- **Directions**
Output all entries exactly; images excluded.

- **Dataset records**
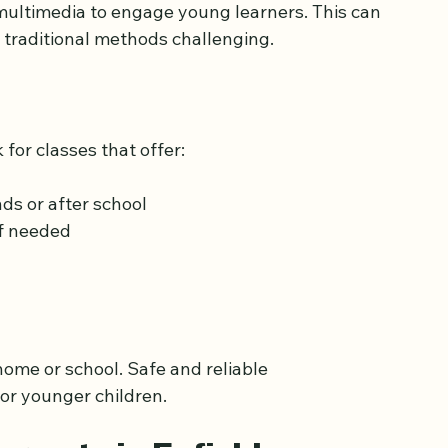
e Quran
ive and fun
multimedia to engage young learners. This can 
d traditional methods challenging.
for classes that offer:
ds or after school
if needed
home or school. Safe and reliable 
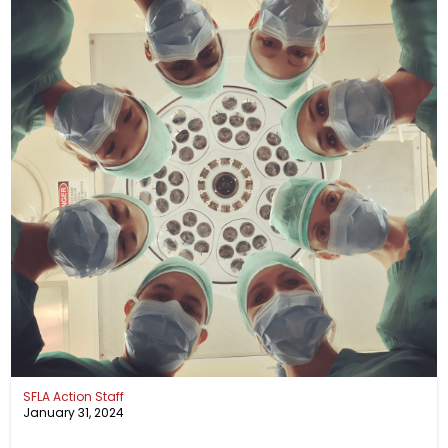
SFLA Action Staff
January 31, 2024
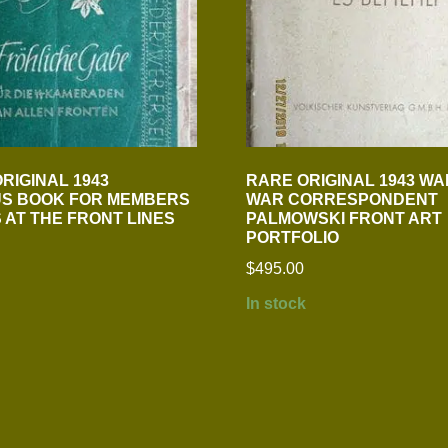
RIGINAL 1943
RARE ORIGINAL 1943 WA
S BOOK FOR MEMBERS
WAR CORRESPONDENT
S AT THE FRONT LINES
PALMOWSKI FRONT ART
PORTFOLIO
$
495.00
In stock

- **Your response**
e Quran
ive and fun
multimedia to engage young learners. This can 
d traditional methods challenging.
for classes that offer:
ds or after school
if needed
home or school. Safe and reliable 
SFLA Action Staff
January 31, 2024
RIGINAL 1943
RARE ORIGINAL 1943 WA
S BOOK FOR MEMBERS
WAR CORRESPONDENT
S AT THE FRONT LINES
PALMOWSKI FRONT ART
PORTFOLIO
$
495.00
In stock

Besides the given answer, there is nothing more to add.